Great code is more than just some typing – great code gets you home in time for dinner.
Bei der zu kurzen Diskussion nach dem Vortrag, setzte Chris Heilmann an der von Garann als negativ gebrandmarkten Passion an (Garann: passion is poison). Passion gäbe es auch in der Ausprägung "Begeisterung" und damit auch als positive Triebfeder.
Beide einigten sich schnell darauf, dass es letztlich auf ein "es kommt darauf an…" hinaus läuft.

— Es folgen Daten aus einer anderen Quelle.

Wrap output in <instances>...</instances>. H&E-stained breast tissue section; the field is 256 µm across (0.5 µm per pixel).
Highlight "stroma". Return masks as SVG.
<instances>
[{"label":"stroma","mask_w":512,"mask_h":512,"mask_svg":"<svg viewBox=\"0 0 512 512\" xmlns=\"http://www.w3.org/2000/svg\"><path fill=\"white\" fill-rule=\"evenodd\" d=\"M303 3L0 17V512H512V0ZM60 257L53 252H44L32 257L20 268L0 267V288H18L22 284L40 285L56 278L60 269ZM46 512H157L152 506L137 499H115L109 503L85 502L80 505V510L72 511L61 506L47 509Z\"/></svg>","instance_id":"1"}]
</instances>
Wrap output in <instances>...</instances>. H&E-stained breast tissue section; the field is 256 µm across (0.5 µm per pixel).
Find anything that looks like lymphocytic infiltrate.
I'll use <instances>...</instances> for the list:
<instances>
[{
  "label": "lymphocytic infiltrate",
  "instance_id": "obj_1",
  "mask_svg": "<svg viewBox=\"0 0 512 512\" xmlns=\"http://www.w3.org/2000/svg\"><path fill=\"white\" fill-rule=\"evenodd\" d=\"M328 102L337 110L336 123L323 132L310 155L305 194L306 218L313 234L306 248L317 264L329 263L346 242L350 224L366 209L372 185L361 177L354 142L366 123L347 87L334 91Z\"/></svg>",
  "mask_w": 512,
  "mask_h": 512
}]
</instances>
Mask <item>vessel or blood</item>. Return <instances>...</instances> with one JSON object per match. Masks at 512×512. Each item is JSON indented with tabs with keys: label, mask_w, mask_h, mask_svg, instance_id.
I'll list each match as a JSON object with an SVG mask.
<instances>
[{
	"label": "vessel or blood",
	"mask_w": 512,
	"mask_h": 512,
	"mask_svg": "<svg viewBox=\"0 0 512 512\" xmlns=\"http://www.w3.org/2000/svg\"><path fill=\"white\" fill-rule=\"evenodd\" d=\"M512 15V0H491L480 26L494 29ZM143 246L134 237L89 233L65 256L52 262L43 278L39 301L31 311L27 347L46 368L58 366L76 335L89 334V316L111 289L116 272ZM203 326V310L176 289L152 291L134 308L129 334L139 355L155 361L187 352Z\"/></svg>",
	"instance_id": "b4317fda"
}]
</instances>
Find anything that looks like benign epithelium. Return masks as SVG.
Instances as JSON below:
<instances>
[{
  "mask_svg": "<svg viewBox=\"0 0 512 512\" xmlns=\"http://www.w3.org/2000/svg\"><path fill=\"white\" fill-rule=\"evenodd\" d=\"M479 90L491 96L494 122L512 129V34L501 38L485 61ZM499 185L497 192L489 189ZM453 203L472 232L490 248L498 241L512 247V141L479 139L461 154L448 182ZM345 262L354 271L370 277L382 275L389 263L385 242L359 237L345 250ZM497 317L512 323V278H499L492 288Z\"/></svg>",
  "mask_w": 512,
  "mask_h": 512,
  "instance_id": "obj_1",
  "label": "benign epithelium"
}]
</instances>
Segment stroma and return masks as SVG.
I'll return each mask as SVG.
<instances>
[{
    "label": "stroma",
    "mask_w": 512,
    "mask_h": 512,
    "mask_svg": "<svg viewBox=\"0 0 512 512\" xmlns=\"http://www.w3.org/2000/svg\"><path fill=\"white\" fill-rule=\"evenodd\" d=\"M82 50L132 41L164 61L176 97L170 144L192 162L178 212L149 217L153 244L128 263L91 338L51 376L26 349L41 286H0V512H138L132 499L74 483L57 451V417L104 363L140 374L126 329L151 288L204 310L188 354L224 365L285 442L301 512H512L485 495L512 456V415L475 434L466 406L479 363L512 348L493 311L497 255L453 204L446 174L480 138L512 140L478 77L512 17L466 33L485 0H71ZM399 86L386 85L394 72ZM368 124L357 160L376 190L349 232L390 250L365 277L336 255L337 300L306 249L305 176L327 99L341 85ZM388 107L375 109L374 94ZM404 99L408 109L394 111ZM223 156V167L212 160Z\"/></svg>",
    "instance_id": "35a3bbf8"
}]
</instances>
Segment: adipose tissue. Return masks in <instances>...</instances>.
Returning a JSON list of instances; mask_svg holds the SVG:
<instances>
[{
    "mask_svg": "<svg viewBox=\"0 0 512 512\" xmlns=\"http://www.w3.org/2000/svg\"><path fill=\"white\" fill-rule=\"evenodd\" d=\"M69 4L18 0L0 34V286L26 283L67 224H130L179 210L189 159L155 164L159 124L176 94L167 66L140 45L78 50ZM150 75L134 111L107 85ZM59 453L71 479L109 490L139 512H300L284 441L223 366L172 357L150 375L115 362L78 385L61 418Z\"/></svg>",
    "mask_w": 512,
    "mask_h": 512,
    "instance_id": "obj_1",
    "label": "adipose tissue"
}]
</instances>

Man kann Garanns Vortrag als zu extrem, zu pessimistisch und zu idealistisch brandmarken. Und trotzdem braucht es solche Vorträge (und die Vorträge von Bastian, Stefanie und später Lizzie) um das Diskussionen und Nachdenken zu fördern. Der ganzen Coding-Kultur ist eigen, dass der Grat zwischen gut und too much und damit schädlich nur sehr schmal ist. Und too much mach kaputt. Burn Out. Depressionen. Nach zehn, fünfzehn Jahren merken, dass man die falsche Abzweigung genommen hat und nun Dinge nachholen muss, um zurück zu einer normalen Lebensqualität zu finden – zu einem Zeitpunkt wo man irgendwo zwischen vierzig und fünfzig Jahre alt ist und schon mit eingeengten Handlungsspielraum agieren muss.
Nicht umsonst wird seit 2-3 Jahren das Thema Depression innerhalb der Webentwickler so stark diskutiert, dass seit letztes Jahr für Ende Oktober eine "Geek Mental Help Week" versucht wird zu etablieren.